Politics

The GOP’s Three-Headed Monster

As long as Ted Cruz and Marco Rubio are both in the race, neither of them is going to beat Donald Trump.

USA-ELECTION/TRUMP
Donald Trump celebrating his victory in South Carolina on Saturday. 

Reuters/Jonathan Ernst

The results of the South Carolina primary helped the Republican Party winnow the field, effectively, to a three-candidate race. But there’s a long way to go for the GOP to get to two. Donald Trump retains an edge until that happens.

After Saturday’s win, Trump has now easily pulled off the New Hampshire–South Carolina double. Modern Republican electoral history is black-and-white here: the candidate who does this wins the nomination. Modern Republican electoral history also has a small sample size, though, and there’s still a scenario in which Trump goes down: if he’s faced with a one-on-one contest against either Sen. Marco Rubio or Sen. Ted Cruz. The problem for the anti-Trump majority is how to get from that three-candidate race, which South Carolina’s results reinforced is the true dynamic of the contest, to a two-person race.
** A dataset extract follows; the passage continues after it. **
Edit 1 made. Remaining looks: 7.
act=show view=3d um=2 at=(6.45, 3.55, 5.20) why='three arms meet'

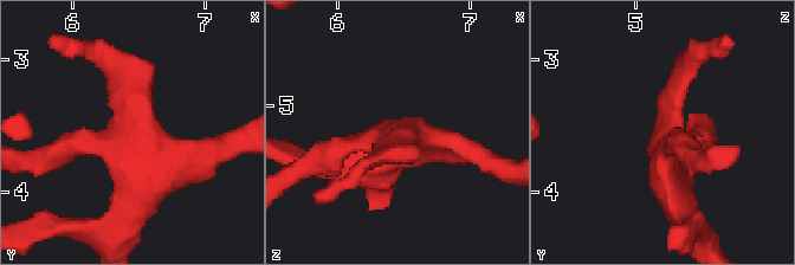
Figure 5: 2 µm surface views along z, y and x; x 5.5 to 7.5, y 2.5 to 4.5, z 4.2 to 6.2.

Rubio and Cruz essentially tied for second place in South Carolina with support in the low-20s, compared to Trump’s more than 32 percent of the vote. Much like after Rubio’s third-place finish to Cruz and Trump in Iowa earlier this month, the Rubio-industrial complex is touting this double-digit defeat as a dramatic victory for the Florida senator. If he finishes in second, he will have started the nominating contests with 3-5-2 finishes—far away from his pre-voting “3-2-1” strategy, a path that acknowledged the importance of winning an early state. There’s only one early state left. Though Nevada is a caucus state and we shouldn’t hand it to him just yet, Trump is dominating there in a way that he was not in Iowa, the only completed contest so far that he did not win.

Cruz, meanwhile, has claimed at least one win, but hasn’t been able to translate that into gains elsewhere in the country. Cruz was supposed to be an Iowa winner with the resources to build from there, unlike recent winners Mike Huckabee and Rick Santorum. It’s not promising for him that he’s going to finish somewhere in the low-20s in South Carolina after what amounted to a bye week in New Hampshire. It’s also hard to see where Cruz gets his wins now, with the notable exception of Texas. And he needs his wins, soon, since his delegate path involves sweeping through the South on March 1 to build up a lead that positions him as the front-runner heading into the big winner-take-all states coming on March 15. The thing is, South Carolina is very much in the South. And Trump crushed him there.

The options for the GOP to find someone who can take Trump one-on-one are now a candidate with the most room to grow, but who hasn’t come close to winning a contest, and another candidate who’s won a contest but is having trouble expanding his support beyond very conservative voters.

On the whole, Rubio has the better argument. With Jeb Bush now officially out of the race and John Kasich living on fumes, he could suck up enough votes (and money) to turn in stronger performances than he has so far. And the calendar will get much more favorable to him—or, at least, much less favorable to Cruz—beginning on March 15.

But even if Cruz does begin trending behind Rubio, what rationale will there be for him to drop out? Most candidates drop out when the money’s gone, and money is not a problem for Cruz. If his support isn’t likely to grow much with Rubio still in the race, neither is it likely to collapse. He can stay around and hope to catch fire at some point along the way—or at least try to secure enough delegates to deny any candidate an outright majority, and take his claim to the convention.

For months one of the leading stories of the election had been the logjam in the “establishment lane” between Rubio, Bush, Kasich, and Chris Christie. This was the story of New Hampshire: four candidates splitting up the large anti-Trump voting bloc and allowing Trump to claim a blowout victory. New Hampshire punted on its duty to select an establishment “winner,” but South Carolina has now resolved that issue.

The “establishment lane” question may now be all but out of the way, but it’s replaced with an even trickier one: Who emerges from the “anti-Trump lane” at this point? The stakes are becoming much higher now than they were in New Hampshire, or even South Carolina. If the Cruz–Rubio collective action problem doesn’t get resolved, Trump will benefit and his prize will be much more than a couple of early primaries. He’ll either win the nomination or head into a convention fight with the delegate lead. In the latter case, wresting the nomination from the delegate leader wouldn’t be a pretty sight.